Canterbury was his first academic job after graduate school at George Mason University in Washington DC. Before that, he studied at the University of Manitoba in Winnipeg, Canada. New Zealand's relaxed regulatory environment appealed to a classical liberal who stands for political and civil liberties and limited government. 

The superannuation debate is another area where rigidity has set in. Should the age eligibility stay at 65 or should it go up? Which way will Labour go? Will Bill English take the bold political risk of raising the age? In a blog called "More Solved Problems", Crampton proposed a solution to satisfy Labour leader Andrew Little's concerns about manual workers who cannot work past 65. How about a disability benefit equivalent to super that covers workers who are over 65 but are younger than the new age of eligibility? That seems easy.
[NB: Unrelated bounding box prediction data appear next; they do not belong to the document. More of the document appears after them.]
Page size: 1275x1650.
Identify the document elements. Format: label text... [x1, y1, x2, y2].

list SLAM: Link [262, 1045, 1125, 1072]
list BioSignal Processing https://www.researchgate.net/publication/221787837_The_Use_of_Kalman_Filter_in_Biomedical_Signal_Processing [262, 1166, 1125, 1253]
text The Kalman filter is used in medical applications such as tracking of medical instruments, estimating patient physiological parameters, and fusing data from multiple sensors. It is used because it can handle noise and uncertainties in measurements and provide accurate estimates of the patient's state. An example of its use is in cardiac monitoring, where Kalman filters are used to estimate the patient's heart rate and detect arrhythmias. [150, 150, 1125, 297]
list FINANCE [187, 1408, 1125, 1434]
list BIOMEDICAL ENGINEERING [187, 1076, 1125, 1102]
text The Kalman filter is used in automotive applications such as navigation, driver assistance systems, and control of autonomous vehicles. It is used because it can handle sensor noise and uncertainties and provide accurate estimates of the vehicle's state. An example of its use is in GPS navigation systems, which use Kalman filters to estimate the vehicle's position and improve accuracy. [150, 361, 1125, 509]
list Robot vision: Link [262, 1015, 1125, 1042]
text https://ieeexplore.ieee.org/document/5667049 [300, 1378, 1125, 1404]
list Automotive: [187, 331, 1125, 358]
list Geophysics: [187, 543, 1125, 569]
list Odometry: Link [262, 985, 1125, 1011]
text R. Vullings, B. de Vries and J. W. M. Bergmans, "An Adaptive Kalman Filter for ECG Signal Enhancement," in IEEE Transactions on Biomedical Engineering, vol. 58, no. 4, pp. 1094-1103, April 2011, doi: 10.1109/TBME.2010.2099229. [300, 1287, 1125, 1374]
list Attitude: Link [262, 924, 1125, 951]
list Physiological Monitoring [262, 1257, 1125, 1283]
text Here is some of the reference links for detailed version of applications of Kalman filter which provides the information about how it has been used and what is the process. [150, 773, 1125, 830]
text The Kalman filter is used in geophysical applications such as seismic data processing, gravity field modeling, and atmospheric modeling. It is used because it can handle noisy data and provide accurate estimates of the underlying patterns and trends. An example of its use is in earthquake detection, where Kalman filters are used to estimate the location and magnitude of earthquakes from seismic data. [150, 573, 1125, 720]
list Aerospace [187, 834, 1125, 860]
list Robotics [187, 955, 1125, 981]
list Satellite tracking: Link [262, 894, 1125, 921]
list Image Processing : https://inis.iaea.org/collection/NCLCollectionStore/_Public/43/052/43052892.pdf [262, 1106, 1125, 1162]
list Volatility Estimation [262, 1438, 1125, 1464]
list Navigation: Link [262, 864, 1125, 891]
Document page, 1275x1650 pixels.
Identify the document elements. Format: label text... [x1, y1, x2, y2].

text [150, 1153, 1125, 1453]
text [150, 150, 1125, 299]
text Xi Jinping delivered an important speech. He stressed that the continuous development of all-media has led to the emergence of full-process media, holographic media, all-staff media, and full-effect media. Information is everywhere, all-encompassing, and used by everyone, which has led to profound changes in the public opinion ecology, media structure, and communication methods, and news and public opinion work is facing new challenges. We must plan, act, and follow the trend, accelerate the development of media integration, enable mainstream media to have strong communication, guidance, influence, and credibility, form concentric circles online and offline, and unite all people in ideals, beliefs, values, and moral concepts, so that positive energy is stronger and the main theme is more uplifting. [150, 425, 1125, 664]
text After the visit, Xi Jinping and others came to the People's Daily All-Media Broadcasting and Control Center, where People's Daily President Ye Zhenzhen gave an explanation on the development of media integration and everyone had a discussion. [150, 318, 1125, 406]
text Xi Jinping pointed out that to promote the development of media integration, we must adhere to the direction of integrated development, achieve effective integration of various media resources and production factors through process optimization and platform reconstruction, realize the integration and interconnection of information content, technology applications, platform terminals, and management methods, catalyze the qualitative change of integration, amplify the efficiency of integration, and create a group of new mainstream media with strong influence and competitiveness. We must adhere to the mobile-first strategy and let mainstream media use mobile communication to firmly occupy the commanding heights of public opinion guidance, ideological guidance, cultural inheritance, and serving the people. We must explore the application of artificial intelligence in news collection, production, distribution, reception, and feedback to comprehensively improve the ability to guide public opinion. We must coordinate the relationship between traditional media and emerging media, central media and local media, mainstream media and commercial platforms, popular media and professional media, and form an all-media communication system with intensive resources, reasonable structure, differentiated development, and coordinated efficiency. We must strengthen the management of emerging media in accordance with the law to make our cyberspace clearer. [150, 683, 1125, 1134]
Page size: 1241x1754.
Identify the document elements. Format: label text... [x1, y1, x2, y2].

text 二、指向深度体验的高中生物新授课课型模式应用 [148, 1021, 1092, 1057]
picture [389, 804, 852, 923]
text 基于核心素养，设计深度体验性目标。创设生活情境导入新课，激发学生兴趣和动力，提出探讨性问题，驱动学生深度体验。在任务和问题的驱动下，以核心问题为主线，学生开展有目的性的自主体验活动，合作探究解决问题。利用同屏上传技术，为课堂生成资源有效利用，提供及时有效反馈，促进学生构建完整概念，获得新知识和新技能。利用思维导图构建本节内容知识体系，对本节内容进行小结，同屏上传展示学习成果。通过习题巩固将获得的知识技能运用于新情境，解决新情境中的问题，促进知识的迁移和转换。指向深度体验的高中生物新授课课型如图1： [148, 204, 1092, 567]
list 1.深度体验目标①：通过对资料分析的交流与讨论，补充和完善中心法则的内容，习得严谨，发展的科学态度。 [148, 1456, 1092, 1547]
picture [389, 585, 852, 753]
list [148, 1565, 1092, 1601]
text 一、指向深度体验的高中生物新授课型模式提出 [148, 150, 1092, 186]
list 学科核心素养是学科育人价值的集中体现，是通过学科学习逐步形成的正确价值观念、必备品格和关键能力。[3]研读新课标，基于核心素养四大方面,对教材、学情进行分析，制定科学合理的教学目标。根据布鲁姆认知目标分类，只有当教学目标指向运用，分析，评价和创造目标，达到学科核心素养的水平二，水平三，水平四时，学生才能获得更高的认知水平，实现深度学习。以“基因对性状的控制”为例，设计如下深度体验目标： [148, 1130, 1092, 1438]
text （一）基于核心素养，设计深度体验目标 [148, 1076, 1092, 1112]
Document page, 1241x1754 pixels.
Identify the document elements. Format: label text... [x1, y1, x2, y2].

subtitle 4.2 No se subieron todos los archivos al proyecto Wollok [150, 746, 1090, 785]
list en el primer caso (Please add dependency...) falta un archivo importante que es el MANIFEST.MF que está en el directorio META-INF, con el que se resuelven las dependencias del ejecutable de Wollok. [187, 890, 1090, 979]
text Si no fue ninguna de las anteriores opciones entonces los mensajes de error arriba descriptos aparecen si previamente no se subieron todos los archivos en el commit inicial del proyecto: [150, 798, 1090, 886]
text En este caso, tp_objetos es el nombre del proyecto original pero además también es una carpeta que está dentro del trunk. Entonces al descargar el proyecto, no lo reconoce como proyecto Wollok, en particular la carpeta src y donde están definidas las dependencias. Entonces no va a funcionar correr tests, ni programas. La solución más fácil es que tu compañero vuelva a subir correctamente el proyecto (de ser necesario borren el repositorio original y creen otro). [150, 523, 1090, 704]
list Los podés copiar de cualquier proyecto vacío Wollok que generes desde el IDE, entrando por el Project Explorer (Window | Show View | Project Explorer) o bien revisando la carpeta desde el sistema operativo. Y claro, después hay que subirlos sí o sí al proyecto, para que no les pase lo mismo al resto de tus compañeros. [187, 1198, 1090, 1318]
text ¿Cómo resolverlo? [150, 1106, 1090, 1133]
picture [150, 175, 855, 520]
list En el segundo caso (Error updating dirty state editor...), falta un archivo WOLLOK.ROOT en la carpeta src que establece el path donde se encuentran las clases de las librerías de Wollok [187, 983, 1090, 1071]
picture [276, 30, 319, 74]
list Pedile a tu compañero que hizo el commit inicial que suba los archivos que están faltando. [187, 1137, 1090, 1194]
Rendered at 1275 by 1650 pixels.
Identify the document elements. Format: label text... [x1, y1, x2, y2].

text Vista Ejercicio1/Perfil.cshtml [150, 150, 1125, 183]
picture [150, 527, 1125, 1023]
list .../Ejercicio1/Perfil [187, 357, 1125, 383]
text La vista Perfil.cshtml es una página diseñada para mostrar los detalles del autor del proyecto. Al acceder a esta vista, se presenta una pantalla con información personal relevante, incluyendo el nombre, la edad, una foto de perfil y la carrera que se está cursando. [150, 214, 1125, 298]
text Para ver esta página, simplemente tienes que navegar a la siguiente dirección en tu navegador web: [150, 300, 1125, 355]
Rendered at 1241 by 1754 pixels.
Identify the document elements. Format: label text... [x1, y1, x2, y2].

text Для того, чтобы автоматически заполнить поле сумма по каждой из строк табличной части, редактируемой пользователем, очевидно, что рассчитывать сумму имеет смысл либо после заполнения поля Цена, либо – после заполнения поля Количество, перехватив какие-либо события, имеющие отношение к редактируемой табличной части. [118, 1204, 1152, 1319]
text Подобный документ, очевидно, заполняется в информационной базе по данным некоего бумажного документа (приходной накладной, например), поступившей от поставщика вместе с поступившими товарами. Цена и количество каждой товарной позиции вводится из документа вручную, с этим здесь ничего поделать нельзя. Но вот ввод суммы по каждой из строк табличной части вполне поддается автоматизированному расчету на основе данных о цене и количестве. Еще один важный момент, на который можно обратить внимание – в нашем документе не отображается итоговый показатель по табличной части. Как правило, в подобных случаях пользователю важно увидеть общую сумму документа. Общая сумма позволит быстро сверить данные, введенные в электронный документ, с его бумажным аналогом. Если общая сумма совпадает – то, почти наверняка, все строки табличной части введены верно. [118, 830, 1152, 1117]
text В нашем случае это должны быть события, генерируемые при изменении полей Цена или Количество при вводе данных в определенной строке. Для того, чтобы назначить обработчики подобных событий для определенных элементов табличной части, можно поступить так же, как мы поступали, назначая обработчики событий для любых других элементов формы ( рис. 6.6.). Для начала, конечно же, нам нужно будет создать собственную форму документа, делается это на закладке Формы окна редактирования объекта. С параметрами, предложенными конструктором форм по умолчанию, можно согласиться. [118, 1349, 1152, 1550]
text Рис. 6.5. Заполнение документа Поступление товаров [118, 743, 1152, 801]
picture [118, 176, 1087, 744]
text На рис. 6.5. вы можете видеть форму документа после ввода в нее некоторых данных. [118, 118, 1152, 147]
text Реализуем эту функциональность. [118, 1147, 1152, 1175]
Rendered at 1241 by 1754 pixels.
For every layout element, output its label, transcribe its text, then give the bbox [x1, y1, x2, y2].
"I don't know if I solved the issue but it frustrates me when people encounter a first reason not to do something and don't try to get past it." 

New Zealand remains "a fantastic place with a lot of potential" but the failure to address superannuation costs and housing affordability are for Crampton the great disappointments of the John Key era. We had good eight years but, as in the title of another blog, Key was "quite an underachiever"

The same era saw the government's management of the Christchurch rebuild, of which Crampton was a critic: "Auckland's housing crisis was a sin of omission. Post-quake Christchurch was a sin of commission." 

But housing affordability underlies every other social concern. Child poverty fell between 1982 and 2014 until you include housing costs, he says. Inequality also. 

"It's really easy to see where inequality concern will come from," he says. "If you're in Auckland and you see people that have more money than you bidding for a scarce number of houses, it's going to be terrifying, right? Every time you turn a positive-sum game into a zero-sum game, everyone gets a little bit more antsy about the people they're fighting against.

"If you've got land-use planning wrong, it's hard for anything else to be right. You get fundamental screw-ups based on zoning being messed up. People have too long a commute. They're paying too much out of household income to cover the rent. Increases in productivity turn into appreciation in land prices rather than improvement in living standards when the supply of housing is constrained."

But Crampton has some confidence that English could untangle this mess. 

"It's a damn hard subject. If anybody understood problems of land use planning and getting that right, it's English. I expect it to be one of this top priorities. I'll be really disappointed if it isn't."